The White House passed that information on to Saudi King Fahd, and the deal with Airbus was put on hold. Several months later, Boeing and McDonnell Douglas split the order.

"If it disadvantages U.S. companies, it is given to the White House," former CIA Director James Woolsey said in an interview. "They decide how to deal with it. It's up to the policy-makers how to handle it. Sometimes foreign countries are approached and are told certain of their people may be corrupt and it is impacting American business."

In 1994, the NSA intercepted messages indicating the Indonesian government was planning to give a $200 million telephone contract to NEC of Japan. According to published reports, President George Bush personally called Indonesian President Suharto, and the contract was eventually split between NEC and AT&T.

The intercepted message that led to the Bush phone call was likely picked up by the listening dish located in the sagebrush hills of central Washington's Army Yakima Firing Range.
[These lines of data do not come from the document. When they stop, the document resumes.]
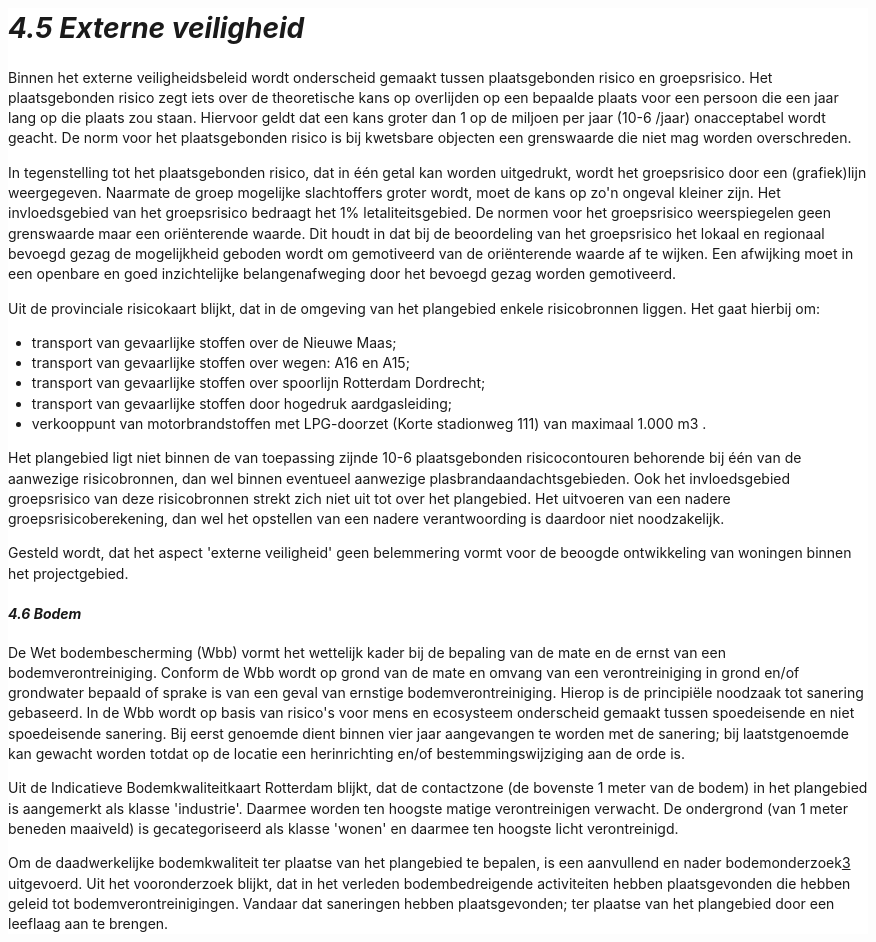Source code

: # *4.5 Externe veiligheid*

Binnen het externe veiligheidsbeleid wordt onderscheid gemaakt tussen plaatsgebonden risico en groepsrisico. Het plaatsgebonden risico zegt iets over de theoretische kans op overlijden op een bepaalde plaats voor een persoon die een jaar lang op die plaats zou staan. Hiervoor geldt dat een kans groter dan 1 op de miljoen per jaar (10-6 /jaar) onacceptabel wordt geacht. De norm voor het plaatsgebonden risico is bij kwetsbare objecten een grenswaarde die niet mag worden overschreden.

In tegenstelling tot het plaatsgebonden risico, dat in één getal kan worden uitgedrukt, wordt het groepsrisico door een (grafiek)lijn weergegeven. Naarmate de groep mogelijke slachtoffers groter wordt, moet de kans op zo'n ongeval kleiner zijn. Het invloedsgebied van het groepsrisico bedraagt het 1% letaliteitsgebied. De normen voor het groepsrisico weerspiegelen geen grenswaarde maar een oriënterende waarde. Dit houdt in dat bij de beoordeling van het groepsrisico het lokaal en regionaal bevoegd gezag de mogelijkheid geboden wordt om gemotiveerd van de oriënterende waarde af te wijken. Een afwijking moet in een openbare en goed inzichtelijke belangenafweging door het bevoegd gezag worden gemotiveerd.

Uit de provinciale risicokaart blijkt, dat in de omgeving van het plangebied enkele risicobronnen liggen. Het gaat hierbij om:

- transport van gevaarlijke stoffen over de Nieuwe Maas;
- transport van gevaarlijke stoffen over wegen: A16 en A15;
- transport van gevaarlijke stoffen over spoorlijn Rotterdam Dordrecht;
- transport van gevaarlijke stoffen door hogedruk aardgasleiding;
- verkooppunt van motorbrandstoffen met LPG-doorzet (Korte stadionweg 111) van maximaal 1.000 m3 .

Het plangebied ligt niet binnen de van toepassing zijnde 10-6 plaatsgebonden risicocontouren behorende bij één van de aanwezige risicobronnen, dan wel binnen eventueel aanwezige plasbrandaandachtsgebieden. Ook het invloedsgebied groepsrisico van deze risicobronnen strekt zich niet uit tot over het plangebied. Het uitvoeren van een nadere groepsrisicoberekening, dan wel het opstellen van een nadere verantwoording is daardoor niet noodzakelijk.

Gesteld wordt, dat het aspect 'externe veiligheid' geen belemmering vormt voor de beoogde ontwikkeling van woningen binnen het projectgebied.

#### *4.6 Bodem*

De Wet bodembescherming (Wbb) vormt het wettelijk kader bij de bepaling van de mate en de ernst van een bodemverontreiniging. Conform de Wbb wordt op grond van de mate en omvang van een verontreiniging in grond en/of grondwater bepaald of sprake is van een geval van ernstige bodemverontreiniging. Hierop is de principiële noodzaak tot sanering gebaseerd. In de Wbb wordt op basis van risico's voor mens en ecosysteem onderscheid gemaakt tussen spoedeisende en niet spoedeisende sanering. Bij eerst genoemde dient binnen vier jaar aangevangen te worden met de sanering; bij laatstgenoemde kan gewacht worden totdat op de locatie een herinrichting en/of bestemmingswijziging aan de orde is.

Uit de Indicatieve Bodemkwaliteitkaart Rotterdam blijkt, dat de contactzone (de bovenste 1 meter van de bodem) in het plangebied is aangemerkt als klasse 'industrie'. Daarmee worden ten hoogste matige verontreinigen verwacht. De ondergrond (van 1 meter beneden maaiveld) is gecategoriseerd als klasse 'wonen' en daarmee ten hoogste licht verontreinigd.

Om de daadwerkelijke bodemkwaliteit ter plaatse van het plangebied te bepalen, is een aanvullend en nader bodemonderzoek[3](#page-27-0) uitgevoerd. Uit het vooronderzoek blijkt, dat in het verleden bodembedreigende activiteiten hebben plaatsgevonden die hebben geleid tot bodemverontreinigingen. Vandaar dat saneringen hebben plaatsgevonden; ter plaatse van het plangebied door een leeflaag aan te brengen.
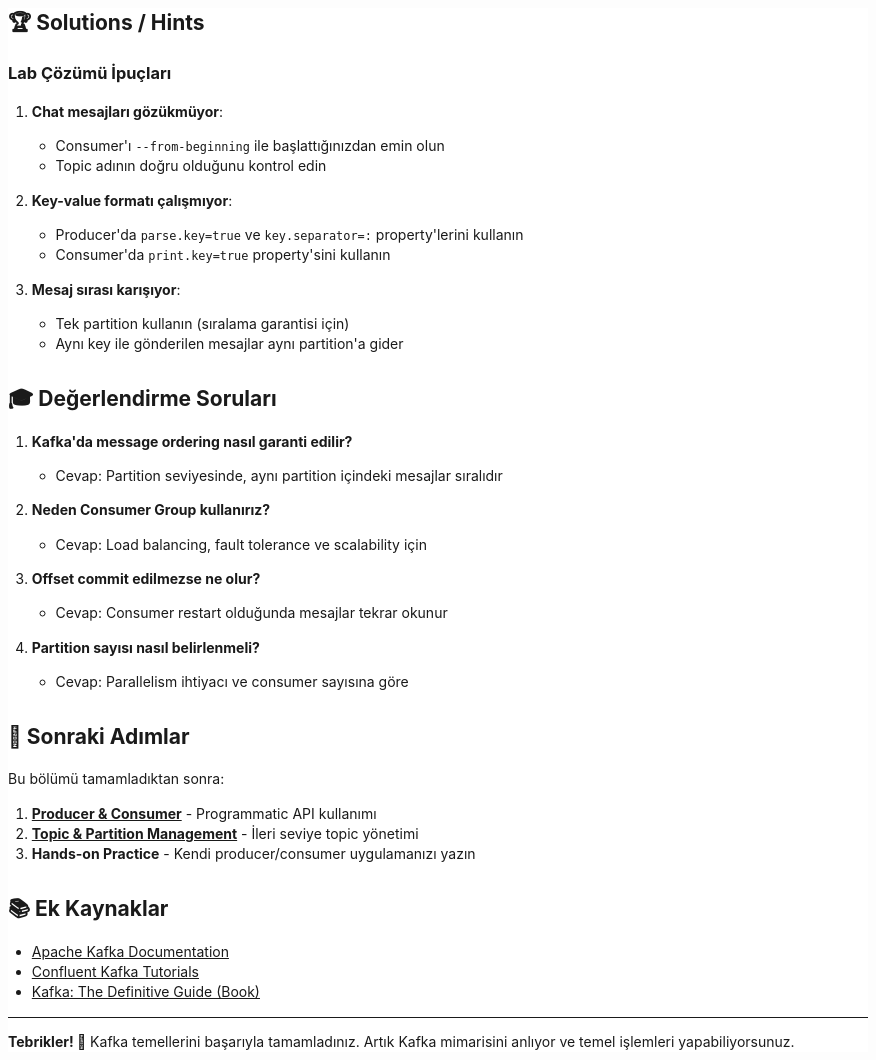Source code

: ## 🏆 Solutions / Hints

### Lab Çözümü İpuçları

1. **Chat mesajları gözükmüyor**:
   - Consumer'ı `--from-beginning` ile başlattığınızdan emin olun
   - Topic adının doğru olduğunu kontrol edin

2. **Key-value formatı çalışmıyor**:
   - Producer'da `parse.key=true` ve `key.separator=:` property'lerini kullanın
   - Consumer'da `print.key=true` property'sini kullanın

3. **Mesaj sırası karışıyor**:
   - Tek partition kullanın (sıralama garantisi için)
   - Aynı key ile gönderilen mesajlar aynı partition'a gider

## 🎓 Değerlendirme Soruları

1. **Kafka'da message ordering nasıl garanti edilir?**
   - Cevap: Partition seviyesinde, aynı partition içindeki mesajlar sıralıdır

2. **Neden Consumer Group kullanırız?**
   - Cevap: Load balancing, fault tolerance ve scalability için

3. **Offset commit edilmezse ne olur?**
   - Cevap: Consumer restart olduğunda mesajlar tekrar okunur

4. **Partition sayısı nasıl belirlenmeli?**
   - Cevap: Parallelism ihtiyacı ve consumer sayısına göre

## 🚀 Sonraki Adımlar

Bu bölümü tamamladıktan sonra:

1. **[Producer & Consumer](02-producer-consumer.md)** - Programmatic API kullanımı
2. **[Topic & Partition Management](03-topic-partition.md)** - İleri seviye topic yönetimi  
3. **Hands-on Practice** - Kendi producer/consumer uygulamanızı yazın

## 📚 Ek Kaynaklar

- [Apache Kafka Documentation](https://kafka.apache.org/documentation/)
- [Confluent Kafka Tutorials](https://kafka-tutorials.confluent.io/)
- [Kafka: The Definitive Guide (Book)](https://www.confluent.io/resources/kafka-the-definitive-guide/)

---

**Tebrikler! 🎉** Kafka temellerini başarıyla tamamladınız. Artık Kafka mimarisini anlıyor ve temel işlemleri yapabiliyorsunuz.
The dish is thought by the U.S. intelligence community to be part of a program code-named Echelon, which uses supercomputers programmed with a "dictionary" of key words to comb million of intercepts picked up by listening posts around the world.

The information is shared with Canada, New Zealand, Great Britain and Australia.

The Canadians reportedly used an Echelon intercept to underbid the United States on a $5 billion wheat deal with China after a car phone conversation was detected in which the U.S. ambassador to Canada and the American Embassy in Ottawa discussed the United States' bottom line in the negotiations.

Sometimes, the economic espionage can prove embarrassing for allies.

Earlier this year, the German government insisted the United States recall three Americans believed to be CIA operatives working out of Munich. The Americans were said by German state television to be engaged in efforts to recruit German citizens for economic espionage.

Such spying on friends isn't always a topic for polite diplomatic conversation. But there's no doubt about its significance in a world bound by trade.

"Of course it is going on," said Canada's Frost.